If you are running Coiled on your own AWS account, cluster logs will be saved within your AWS account. Coiled will use CloudWatch to store logs.

Coiled will create a log group with your account name and add a log stream for each instances that Coiled creates. These logs will be stored for 30 days.

Log Storage

Storage time

Cloudwatch

30 days

Availability Zone

Warning

The features below are currently under active development and should be considered to be in an early experimental/testing phase.

The availability of different VM instance types varies across AZs, so choosing a different AZ may make it easier to create a cluster with the desired number and type of instances.

This option allows you to pick the Availability Zone (AZ) to use for a cluster. Each AZ is one or more distinct data centers located within a region. For example, the us-east-1 region contains the us-east-1a zone, (as well as b, c, d, and f zones).

You can specify the zone to use when creating an individual cluster like so:

cluster = coiled.Cluster(backend_options={'zone':'us-east-1b'})

In order to create a Dask cluster in a given AZ, we need a subnet for that specific zone.

When you configure Coiled to use your AWS account (as described above), Coiled attempts to create a subnet for every zone in the selected region instead of just the default zone (note that there are no additional AWS or Coiled costs associated with each subnet).

When creating a Dask cluster, you can specify the zone to use for that cluster. Ideally the specified zone already has the required subnet (created when you configured Coiled to use your AWS account) but if not, we’ll attempt to create a subnet at cluster-creation time. This may fail if Coiled no longer has “setup” IAM permissions; you’ll get an error message if we are unable to find or create a subnet in the specified zone.

Assuming we are able to find or create the required subnet, then we’ll then create your Coiled cluster in the specified availability zone.

If no zone is specified when creating an individual cluster, we’ll use the zone set at the account level (currently this can only be set if you configure your account backend using the the Python API), and if that isn’t set, we’ll use the default zone for the region your account is configured to use.

Refer to the AWS documentation on Regions and Availability Zones for additional information.

Networking

Warning

The features below are currently under active development and should be considered to be in an early experimental/testing phase.

When Coiled is configured to run in your own AWS account, you can customize the security group ingress rules for resources that Coiled creates in your AWS account.

By default, Dask schedulers created by Coiled will be reachable via ports 22, 8787 and 8786 from any source network.
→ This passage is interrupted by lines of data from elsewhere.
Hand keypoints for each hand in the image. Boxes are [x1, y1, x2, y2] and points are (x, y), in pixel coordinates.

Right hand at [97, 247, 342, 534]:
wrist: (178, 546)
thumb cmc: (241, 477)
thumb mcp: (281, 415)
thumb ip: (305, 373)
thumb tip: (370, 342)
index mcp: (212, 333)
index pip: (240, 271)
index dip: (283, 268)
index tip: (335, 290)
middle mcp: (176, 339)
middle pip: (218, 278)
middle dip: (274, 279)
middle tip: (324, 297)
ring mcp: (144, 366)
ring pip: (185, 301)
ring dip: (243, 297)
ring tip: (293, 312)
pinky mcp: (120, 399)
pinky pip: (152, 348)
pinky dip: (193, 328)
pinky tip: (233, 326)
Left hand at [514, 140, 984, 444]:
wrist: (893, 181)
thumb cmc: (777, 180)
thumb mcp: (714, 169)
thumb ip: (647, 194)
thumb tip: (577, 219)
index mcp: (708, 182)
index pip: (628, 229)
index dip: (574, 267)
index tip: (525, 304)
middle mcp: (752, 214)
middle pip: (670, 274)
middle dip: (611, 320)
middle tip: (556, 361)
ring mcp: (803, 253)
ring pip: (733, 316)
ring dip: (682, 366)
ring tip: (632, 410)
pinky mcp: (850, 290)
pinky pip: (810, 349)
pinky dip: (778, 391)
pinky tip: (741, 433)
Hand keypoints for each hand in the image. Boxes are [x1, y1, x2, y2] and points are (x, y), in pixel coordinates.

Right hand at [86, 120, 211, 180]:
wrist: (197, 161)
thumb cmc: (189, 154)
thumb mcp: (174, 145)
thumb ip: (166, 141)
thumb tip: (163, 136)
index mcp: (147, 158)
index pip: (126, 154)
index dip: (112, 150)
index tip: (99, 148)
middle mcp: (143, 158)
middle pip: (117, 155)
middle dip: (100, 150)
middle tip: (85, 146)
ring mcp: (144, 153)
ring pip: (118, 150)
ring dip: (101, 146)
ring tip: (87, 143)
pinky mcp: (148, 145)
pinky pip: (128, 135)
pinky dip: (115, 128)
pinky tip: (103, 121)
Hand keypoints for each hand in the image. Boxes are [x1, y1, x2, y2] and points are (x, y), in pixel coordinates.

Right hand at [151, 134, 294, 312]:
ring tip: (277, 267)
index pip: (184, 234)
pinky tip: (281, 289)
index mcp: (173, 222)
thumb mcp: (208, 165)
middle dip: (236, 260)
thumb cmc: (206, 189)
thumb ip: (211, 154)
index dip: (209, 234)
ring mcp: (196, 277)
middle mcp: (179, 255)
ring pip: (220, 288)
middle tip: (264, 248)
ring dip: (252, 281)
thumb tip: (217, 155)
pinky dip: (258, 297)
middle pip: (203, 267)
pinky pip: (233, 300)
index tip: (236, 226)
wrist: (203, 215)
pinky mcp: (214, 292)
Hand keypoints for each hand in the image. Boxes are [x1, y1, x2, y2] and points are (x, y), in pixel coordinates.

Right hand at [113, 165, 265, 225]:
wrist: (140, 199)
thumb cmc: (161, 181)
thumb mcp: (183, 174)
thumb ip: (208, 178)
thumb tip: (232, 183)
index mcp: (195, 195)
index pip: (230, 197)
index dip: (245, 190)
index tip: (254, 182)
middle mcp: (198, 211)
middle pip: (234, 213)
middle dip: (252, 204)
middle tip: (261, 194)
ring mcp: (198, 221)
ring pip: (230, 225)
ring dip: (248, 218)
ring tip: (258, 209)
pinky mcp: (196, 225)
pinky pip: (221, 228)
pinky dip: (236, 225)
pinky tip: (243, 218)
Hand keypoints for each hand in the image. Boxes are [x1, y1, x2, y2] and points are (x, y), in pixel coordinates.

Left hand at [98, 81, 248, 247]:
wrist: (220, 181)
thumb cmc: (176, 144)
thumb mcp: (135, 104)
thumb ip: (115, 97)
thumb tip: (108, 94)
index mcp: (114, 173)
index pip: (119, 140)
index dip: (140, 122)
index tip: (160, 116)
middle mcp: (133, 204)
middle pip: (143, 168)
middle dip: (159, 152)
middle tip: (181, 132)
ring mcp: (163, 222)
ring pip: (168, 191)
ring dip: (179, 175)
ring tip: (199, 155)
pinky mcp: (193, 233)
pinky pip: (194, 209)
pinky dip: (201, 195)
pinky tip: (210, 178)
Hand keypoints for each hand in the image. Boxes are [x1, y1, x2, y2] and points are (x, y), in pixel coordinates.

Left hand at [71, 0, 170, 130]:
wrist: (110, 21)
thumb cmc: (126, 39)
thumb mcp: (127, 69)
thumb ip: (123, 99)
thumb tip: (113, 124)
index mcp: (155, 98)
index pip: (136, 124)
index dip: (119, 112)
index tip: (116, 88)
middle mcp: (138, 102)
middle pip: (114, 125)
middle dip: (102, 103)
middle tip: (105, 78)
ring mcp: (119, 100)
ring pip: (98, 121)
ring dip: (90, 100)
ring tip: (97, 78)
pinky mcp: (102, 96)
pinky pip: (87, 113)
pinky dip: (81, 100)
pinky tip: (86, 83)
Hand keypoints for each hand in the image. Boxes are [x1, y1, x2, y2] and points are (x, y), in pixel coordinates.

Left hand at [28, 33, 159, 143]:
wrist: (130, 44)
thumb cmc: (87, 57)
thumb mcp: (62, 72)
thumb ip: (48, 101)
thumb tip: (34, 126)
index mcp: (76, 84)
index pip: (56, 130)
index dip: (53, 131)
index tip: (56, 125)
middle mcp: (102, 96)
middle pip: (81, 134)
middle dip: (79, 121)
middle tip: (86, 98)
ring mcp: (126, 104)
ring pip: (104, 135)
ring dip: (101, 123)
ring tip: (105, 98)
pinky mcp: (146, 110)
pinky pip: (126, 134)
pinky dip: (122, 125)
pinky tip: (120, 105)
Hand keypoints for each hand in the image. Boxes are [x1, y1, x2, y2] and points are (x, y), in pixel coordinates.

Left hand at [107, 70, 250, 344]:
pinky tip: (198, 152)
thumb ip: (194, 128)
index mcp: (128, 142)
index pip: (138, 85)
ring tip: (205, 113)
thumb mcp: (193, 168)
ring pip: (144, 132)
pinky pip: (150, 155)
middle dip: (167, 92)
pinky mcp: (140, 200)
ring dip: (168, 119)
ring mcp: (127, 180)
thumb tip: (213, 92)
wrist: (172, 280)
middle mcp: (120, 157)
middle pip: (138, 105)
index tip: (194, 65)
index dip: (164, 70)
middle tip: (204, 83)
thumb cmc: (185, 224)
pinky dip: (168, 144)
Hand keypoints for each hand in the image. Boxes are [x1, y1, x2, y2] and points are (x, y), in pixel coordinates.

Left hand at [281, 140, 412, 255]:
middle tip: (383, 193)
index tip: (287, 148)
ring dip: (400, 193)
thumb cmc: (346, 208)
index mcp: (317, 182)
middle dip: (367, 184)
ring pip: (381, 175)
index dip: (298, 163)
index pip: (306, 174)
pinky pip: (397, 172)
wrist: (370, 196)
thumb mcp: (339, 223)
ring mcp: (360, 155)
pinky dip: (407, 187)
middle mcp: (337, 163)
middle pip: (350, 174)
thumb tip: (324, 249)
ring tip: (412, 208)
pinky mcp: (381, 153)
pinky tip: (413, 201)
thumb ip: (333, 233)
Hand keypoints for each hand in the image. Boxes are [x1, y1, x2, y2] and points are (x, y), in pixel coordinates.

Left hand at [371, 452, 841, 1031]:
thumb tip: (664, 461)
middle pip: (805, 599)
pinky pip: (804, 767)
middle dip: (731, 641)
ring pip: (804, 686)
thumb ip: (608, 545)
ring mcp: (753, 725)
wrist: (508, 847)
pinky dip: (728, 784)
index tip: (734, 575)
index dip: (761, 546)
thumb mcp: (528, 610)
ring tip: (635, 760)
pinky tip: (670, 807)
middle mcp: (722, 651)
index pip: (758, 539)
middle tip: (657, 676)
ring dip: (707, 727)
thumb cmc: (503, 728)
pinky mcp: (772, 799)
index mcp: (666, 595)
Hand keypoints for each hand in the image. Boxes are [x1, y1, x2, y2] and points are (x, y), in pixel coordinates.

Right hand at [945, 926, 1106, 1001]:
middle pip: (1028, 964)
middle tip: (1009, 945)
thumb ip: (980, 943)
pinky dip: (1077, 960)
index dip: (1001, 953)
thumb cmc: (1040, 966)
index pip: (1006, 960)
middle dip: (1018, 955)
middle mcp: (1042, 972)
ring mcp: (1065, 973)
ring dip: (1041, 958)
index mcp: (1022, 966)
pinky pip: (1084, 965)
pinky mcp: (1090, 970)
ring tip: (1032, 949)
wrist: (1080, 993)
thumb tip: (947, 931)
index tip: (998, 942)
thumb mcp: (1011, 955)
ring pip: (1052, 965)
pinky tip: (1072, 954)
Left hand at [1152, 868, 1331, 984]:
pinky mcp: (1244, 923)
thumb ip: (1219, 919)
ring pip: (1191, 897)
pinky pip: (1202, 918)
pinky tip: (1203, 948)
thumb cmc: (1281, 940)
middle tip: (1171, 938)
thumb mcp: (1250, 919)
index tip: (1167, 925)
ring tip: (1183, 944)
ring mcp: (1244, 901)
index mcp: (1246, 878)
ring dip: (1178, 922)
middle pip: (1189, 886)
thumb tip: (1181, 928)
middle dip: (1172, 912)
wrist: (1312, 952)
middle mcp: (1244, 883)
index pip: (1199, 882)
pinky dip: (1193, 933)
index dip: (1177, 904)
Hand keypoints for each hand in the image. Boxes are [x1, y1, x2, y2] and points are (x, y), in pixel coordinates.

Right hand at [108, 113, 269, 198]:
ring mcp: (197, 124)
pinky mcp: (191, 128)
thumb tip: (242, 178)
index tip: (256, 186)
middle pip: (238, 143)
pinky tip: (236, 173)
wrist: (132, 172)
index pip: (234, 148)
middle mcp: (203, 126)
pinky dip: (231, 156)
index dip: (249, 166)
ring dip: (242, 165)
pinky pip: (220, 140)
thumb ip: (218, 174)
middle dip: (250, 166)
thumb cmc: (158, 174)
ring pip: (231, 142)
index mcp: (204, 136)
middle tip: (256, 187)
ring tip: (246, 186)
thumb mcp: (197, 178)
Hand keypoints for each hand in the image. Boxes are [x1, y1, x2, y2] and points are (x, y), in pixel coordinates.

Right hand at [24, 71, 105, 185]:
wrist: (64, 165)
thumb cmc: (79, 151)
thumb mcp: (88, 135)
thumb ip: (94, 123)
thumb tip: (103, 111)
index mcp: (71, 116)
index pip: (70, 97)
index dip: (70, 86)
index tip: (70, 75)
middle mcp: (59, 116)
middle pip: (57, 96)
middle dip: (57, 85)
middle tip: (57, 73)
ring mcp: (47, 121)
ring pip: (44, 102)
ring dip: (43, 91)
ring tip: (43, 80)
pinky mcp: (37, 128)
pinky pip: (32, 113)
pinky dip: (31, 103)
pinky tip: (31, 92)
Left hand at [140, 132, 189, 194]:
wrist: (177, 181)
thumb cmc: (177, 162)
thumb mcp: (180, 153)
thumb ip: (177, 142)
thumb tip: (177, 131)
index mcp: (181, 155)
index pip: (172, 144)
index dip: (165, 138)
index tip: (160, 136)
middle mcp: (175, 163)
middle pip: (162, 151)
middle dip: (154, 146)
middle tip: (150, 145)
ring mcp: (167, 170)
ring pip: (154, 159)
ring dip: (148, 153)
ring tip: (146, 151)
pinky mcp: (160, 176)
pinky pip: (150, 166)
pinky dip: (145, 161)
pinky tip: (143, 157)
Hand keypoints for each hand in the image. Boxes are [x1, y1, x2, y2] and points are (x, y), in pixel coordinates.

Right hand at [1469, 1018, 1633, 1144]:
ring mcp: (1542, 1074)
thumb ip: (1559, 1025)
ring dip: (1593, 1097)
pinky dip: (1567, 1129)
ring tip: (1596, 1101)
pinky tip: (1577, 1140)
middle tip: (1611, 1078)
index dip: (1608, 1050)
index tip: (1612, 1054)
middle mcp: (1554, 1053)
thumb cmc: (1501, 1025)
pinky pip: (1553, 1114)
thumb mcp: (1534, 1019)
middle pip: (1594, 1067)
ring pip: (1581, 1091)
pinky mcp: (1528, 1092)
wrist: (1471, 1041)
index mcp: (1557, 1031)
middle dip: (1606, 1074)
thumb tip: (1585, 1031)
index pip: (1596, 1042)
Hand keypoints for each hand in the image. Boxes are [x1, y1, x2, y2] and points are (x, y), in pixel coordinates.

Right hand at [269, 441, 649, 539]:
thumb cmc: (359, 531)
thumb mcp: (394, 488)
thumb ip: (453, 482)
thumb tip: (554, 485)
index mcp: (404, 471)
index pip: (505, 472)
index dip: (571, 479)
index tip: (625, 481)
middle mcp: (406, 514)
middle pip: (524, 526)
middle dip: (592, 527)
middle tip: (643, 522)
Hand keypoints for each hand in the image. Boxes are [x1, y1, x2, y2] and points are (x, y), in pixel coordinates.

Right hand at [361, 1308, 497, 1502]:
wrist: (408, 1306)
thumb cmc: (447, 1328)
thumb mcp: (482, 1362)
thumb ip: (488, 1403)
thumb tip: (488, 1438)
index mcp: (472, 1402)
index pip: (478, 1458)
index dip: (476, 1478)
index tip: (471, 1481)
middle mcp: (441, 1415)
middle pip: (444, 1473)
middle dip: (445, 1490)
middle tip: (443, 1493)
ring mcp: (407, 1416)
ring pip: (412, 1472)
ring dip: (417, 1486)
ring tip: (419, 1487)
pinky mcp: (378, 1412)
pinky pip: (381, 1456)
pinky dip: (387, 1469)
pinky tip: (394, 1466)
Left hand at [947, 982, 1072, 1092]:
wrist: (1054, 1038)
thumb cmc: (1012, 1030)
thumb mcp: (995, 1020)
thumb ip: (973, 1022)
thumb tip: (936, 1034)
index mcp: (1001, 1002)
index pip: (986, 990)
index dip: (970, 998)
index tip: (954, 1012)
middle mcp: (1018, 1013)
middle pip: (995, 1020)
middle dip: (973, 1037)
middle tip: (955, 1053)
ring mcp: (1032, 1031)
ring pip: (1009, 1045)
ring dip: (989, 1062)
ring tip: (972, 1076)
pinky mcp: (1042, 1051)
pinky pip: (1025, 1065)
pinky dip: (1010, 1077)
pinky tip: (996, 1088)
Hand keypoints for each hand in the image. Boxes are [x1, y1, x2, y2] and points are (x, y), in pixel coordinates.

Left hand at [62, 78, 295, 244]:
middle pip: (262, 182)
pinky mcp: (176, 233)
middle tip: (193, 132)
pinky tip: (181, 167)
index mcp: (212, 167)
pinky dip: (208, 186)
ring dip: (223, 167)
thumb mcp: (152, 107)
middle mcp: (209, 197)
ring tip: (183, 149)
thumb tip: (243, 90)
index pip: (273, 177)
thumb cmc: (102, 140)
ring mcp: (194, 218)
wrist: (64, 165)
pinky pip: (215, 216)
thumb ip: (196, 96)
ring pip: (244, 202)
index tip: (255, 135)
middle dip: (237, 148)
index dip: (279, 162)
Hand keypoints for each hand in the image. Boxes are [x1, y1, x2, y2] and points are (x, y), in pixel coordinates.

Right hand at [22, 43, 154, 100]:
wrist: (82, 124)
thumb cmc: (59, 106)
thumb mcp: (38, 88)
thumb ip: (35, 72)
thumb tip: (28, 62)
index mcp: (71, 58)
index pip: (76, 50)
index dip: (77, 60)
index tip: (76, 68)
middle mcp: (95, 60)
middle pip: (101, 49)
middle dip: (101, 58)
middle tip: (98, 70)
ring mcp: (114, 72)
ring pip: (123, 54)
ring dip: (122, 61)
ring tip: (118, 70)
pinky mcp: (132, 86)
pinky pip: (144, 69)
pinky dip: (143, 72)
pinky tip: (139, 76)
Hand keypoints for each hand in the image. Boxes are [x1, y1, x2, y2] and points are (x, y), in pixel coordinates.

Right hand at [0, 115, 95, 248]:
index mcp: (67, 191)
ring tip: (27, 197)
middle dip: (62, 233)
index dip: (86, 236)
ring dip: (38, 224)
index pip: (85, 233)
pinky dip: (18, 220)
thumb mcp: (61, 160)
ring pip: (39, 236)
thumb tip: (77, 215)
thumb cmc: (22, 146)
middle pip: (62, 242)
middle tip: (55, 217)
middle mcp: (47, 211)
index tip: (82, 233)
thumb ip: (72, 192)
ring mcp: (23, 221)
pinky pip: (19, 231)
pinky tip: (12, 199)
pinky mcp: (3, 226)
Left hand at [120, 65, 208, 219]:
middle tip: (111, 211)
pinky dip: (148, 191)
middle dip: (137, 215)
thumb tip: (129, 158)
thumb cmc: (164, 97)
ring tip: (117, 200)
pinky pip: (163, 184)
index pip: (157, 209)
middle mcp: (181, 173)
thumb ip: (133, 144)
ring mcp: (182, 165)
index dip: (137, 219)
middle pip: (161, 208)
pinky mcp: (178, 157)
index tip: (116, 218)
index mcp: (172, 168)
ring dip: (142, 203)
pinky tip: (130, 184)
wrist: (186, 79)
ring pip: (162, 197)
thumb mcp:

This is consistent with the default ingress rules that Coiled configures for its AWS security groups:

Protocol

Port

Source

tcp

8787

0.0.0.0/0

tcp

8786

0.0.0.0/0

tcp

22

0.0.0.0/0

Note

Ports 8787 and 8786 are used by the Dask dashboard and Dask protocol respectively. Port 22 optionally supports incoming SSH connections to the virtual machine.

Configuring firewall rules

Warning

This feature is currently under active development and should be considered to be in an early experimental/testing phase.

While allowing incoming connections on the default Dask ports from any source network is convenient, you might want to configure additional security measures by restricting incoming connections. This can be done by using coiled.set_backend_options() or by using the backend_options.